▸ EXERCISE OBJECTIVE:
Look through the data below and work out how many lines contain the string "dans". Give the number alone.
─── DATA SUPPLIED ───
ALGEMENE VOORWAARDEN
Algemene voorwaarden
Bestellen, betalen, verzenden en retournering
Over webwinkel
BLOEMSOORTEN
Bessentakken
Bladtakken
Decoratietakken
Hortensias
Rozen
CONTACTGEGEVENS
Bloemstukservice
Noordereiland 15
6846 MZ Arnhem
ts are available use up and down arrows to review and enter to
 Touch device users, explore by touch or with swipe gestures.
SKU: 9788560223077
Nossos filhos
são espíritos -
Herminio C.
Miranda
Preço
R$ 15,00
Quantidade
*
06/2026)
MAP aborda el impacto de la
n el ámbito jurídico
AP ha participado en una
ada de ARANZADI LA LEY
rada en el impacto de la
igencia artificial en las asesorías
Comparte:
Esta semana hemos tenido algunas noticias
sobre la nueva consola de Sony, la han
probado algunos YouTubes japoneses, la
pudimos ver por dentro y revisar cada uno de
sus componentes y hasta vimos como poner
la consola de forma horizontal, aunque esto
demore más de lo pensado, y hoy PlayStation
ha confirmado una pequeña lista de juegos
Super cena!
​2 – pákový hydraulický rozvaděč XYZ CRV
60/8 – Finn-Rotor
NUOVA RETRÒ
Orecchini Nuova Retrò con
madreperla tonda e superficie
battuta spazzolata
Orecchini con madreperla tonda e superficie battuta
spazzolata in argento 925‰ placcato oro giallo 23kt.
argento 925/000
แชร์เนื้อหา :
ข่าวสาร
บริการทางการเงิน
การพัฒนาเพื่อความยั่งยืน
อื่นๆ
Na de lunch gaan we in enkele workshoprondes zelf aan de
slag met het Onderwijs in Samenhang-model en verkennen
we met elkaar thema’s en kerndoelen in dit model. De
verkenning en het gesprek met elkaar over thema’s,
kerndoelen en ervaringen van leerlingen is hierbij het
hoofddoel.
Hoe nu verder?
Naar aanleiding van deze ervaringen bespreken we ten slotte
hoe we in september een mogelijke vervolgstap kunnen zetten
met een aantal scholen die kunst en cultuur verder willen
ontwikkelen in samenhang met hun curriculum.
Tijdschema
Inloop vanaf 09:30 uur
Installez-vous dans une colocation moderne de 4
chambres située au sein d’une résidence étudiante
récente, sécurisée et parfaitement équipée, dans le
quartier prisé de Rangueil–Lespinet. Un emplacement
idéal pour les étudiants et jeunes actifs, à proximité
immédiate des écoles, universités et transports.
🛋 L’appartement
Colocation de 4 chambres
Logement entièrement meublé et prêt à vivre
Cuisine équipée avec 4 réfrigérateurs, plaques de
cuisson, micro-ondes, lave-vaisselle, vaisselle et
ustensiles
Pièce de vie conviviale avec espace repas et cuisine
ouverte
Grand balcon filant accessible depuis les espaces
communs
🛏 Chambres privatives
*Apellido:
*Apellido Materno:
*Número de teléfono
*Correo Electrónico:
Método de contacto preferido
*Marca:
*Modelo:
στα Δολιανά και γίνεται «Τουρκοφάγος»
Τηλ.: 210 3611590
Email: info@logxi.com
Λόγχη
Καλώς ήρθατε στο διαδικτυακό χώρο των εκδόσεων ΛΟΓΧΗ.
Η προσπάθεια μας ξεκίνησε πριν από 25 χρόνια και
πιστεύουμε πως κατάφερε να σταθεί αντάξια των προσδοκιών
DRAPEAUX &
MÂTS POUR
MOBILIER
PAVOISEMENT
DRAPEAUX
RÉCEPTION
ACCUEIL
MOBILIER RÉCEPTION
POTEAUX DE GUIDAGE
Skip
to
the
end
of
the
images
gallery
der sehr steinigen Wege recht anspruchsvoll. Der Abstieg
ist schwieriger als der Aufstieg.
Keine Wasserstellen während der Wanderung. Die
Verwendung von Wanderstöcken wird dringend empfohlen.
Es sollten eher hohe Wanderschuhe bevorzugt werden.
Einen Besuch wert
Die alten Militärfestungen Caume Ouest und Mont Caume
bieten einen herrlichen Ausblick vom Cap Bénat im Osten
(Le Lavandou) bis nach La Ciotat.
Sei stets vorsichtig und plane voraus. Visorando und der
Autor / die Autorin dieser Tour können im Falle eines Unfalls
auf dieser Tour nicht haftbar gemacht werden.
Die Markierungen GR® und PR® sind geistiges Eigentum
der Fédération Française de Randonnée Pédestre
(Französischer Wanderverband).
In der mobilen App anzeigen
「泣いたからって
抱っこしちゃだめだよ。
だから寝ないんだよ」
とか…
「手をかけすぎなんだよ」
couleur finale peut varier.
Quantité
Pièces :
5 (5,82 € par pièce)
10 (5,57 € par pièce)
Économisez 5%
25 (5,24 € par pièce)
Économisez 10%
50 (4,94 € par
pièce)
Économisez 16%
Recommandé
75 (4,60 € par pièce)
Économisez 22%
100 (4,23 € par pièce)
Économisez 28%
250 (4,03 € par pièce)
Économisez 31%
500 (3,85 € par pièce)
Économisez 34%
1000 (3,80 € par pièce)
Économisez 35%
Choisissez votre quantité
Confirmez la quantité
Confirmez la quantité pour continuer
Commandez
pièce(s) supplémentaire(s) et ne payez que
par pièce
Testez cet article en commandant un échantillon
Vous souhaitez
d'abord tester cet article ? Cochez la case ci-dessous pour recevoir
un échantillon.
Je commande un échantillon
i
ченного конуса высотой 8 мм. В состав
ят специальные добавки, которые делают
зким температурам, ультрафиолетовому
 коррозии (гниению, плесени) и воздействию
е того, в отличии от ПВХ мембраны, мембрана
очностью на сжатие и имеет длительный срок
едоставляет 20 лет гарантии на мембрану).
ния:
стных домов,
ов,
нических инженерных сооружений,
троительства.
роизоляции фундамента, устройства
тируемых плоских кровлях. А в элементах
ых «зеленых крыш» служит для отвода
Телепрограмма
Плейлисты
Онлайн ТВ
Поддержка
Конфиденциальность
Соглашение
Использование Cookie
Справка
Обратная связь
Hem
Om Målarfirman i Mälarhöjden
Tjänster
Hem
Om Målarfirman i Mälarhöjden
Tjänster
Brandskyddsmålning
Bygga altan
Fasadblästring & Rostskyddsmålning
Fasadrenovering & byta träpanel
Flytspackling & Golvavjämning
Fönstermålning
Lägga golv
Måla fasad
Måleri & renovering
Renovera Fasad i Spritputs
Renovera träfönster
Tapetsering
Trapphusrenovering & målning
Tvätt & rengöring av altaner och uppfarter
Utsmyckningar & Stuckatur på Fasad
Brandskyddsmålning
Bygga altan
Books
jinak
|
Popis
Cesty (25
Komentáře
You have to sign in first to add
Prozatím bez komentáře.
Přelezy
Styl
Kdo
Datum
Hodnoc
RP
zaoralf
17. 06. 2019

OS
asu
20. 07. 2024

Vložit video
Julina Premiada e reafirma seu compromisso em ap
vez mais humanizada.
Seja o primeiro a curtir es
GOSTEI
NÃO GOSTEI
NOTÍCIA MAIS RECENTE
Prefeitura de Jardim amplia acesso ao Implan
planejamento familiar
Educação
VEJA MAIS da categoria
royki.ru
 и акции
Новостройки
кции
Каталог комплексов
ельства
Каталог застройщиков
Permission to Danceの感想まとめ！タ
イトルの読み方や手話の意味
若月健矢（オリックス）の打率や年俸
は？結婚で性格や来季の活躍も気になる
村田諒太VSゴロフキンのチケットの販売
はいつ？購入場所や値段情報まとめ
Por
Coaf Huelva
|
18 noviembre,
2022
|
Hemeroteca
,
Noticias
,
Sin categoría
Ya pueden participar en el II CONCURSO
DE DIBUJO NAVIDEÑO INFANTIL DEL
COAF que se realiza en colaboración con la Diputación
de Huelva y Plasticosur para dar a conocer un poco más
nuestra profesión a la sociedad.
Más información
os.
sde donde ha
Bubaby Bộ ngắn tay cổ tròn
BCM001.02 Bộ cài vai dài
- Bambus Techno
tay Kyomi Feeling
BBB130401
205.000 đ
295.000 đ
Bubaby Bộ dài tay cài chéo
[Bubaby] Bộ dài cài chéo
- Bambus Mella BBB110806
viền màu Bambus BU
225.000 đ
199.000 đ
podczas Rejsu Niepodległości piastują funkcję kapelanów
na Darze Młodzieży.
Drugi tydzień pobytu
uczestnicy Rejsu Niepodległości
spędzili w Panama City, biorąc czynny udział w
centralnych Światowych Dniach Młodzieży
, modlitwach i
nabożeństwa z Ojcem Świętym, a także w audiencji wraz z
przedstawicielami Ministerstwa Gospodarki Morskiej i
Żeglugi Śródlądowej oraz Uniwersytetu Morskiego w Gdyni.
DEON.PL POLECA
───
▸ EXERCISE SOLUTION:
2